_PROBLEM TO WORK ON_. Across the entries that follow, work out the number of lines containing the string "then", and state it alone.

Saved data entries
=====

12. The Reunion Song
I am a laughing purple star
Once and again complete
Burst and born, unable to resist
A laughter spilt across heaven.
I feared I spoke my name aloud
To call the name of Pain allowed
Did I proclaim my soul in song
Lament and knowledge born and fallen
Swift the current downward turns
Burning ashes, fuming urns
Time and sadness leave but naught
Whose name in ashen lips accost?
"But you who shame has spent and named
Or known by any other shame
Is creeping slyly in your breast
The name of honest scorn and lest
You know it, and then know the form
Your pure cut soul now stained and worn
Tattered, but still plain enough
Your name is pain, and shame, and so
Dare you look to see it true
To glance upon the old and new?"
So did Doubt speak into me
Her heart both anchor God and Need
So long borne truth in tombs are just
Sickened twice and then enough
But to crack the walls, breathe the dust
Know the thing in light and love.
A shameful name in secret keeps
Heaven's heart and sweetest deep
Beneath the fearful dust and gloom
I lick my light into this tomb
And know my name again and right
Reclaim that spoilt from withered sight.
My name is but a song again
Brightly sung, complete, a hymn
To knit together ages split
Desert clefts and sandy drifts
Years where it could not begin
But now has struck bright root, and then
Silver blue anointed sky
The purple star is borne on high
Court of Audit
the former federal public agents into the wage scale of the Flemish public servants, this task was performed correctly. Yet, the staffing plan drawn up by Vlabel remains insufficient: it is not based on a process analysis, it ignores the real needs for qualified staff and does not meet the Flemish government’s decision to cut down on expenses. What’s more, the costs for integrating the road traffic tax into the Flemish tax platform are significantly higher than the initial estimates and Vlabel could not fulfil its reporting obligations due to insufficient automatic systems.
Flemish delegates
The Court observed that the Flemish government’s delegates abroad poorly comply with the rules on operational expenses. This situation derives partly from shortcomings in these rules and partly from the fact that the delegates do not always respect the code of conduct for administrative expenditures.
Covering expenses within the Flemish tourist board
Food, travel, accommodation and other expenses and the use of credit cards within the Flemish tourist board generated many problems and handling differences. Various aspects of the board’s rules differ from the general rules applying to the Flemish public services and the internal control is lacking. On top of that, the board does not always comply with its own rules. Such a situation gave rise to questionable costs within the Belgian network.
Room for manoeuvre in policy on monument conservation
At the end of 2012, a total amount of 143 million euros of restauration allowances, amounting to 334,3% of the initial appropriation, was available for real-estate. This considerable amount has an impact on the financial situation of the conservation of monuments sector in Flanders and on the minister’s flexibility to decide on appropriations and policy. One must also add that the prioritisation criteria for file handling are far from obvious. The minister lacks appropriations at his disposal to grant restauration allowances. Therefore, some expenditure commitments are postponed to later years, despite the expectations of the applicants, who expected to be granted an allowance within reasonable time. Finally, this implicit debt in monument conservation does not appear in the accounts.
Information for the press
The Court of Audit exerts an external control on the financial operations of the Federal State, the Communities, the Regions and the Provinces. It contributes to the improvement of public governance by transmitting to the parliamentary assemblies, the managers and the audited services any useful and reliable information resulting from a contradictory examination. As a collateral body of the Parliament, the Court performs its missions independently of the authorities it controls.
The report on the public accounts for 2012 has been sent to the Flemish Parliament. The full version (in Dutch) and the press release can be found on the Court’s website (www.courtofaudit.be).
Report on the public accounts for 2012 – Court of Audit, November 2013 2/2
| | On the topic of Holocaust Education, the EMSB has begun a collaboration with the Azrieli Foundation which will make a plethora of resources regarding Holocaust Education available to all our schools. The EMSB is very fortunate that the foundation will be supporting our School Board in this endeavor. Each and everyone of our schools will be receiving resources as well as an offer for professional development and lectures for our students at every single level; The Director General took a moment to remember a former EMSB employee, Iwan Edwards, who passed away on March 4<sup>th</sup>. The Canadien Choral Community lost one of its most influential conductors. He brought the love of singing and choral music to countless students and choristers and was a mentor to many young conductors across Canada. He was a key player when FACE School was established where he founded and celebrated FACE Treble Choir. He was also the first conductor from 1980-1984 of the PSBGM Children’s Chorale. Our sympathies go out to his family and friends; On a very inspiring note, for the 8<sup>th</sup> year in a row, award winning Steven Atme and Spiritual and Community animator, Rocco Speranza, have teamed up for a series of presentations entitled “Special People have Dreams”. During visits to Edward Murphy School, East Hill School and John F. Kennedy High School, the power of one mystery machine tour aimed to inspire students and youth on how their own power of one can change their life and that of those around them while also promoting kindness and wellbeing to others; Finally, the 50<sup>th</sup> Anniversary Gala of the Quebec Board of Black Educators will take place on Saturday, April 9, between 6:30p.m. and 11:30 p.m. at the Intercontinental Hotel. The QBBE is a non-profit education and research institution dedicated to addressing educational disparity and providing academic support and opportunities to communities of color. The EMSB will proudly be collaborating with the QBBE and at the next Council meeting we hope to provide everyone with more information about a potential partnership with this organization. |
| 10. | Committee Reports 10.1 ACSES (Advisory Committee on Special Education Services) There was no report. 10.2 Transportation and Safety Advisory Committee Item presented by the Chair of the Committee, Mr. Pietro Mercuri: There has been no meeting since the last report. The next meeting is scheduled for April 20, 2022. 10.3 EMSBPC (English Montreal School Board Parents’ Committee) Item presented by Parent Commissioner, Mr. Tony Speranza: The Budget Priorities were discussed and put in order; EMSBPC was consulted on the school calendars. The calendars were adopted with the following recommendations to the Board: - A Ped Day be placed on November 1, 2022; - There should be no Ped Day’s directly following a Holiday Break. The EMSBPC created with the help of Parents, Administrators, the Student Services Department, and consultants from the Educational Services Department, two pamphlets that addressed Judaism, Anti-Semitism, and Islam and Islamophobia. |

=====

_EXERCISE ANSWER_. 3